Re: Sloppy corporate structure. Sloppy security. Sloppy access rights
Had Microsoft put a little bit of thought into the legal implications of its corporate structure:
- A subsidiary company would own the server farm in Ireland
- No one in the US would have access to the data, except for support purposes
Nope. You've already lost the plot at the first point. As long as you have a HQ in the US you cannot escape the demand because you have the control. If you just left a subsidiary in the US you'd be in a better position to claim a lack of control, but then you'd have the issue that the US may start playing other games to gain leverage, like threatening to close your subsidiary.

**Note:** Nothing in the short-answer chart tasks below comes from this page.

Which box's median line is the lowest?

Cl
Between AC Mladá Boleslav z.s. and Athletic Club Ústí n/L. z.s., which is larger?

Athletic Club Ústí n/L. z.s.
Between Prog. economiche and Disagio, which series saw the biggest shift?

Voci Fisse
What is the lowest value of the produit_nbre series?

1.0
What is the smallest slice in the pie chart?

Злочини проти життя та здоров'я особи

The simple bottom line is that you CANNOT have a US based HQ if you have any need to protect personal information, and if you have a subsidiary there you have to be prepared to lose it.

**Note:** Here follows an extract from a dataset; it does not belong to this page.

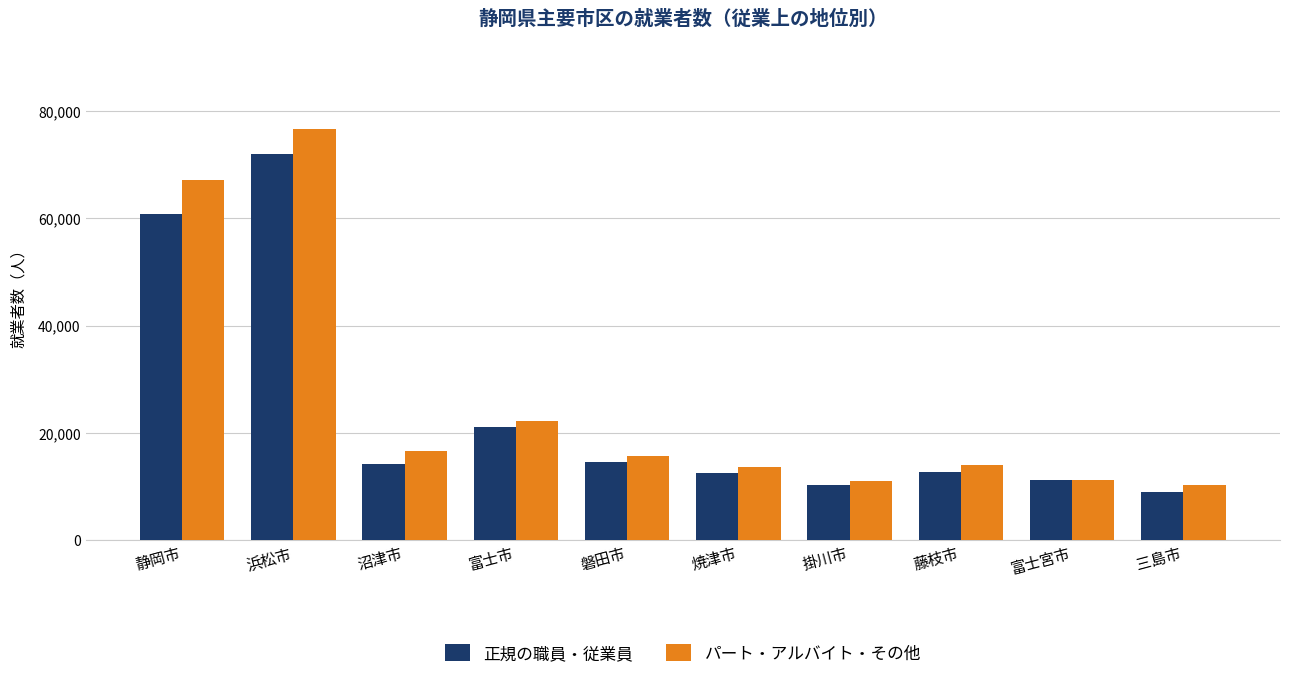

What is the smallest value displayed?

9025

This is also why the EU stays out of this - it is entirely outside their control. The only thing they can do is bring it up during trade negotiations, but the EU cannot plausibly require the US to respect EU sovereignty if it does not respect the same for the US - even if that leads to the Irish sub breaking the law as a consequence. The EU has no grip on the Irish sub because there is no legal process running in Europe to access that data. Annoying, but those are the facts.
If US companies would like to fix the clusterf*ck of laws they have in their country which make this possible they are welcome to go home and talk to the people in Washington they sponsored so hard to make it this way instead of trying to get the EU to clean up the mess they made themselves.